Directive => Give back the lines below verbatim, omitting all pictures.

[Lens and sensor metadata]
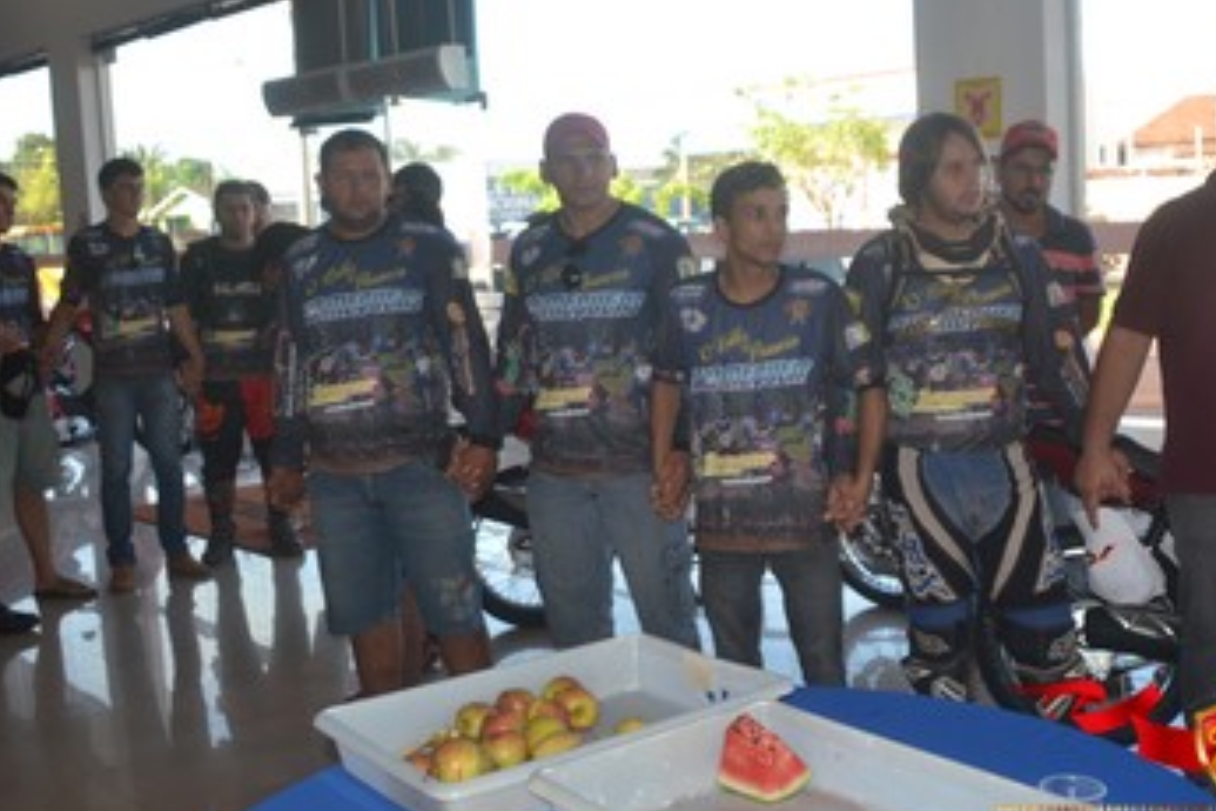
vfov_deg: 31.2
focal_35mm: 43
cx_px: 701
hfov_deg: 45.3
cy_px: 374
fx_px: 1452
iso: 100
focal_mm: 22
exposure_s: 1/160
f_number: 4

Exercise answer =>
vfov_deg: 31.2
focal_35mm: 43
cx_px: 701
hfov_deg: 45.3
cy_px: 374
fx_px: 1452
iso: 100
focal_mm: 22
exposure_s: 1/160
f_number: 4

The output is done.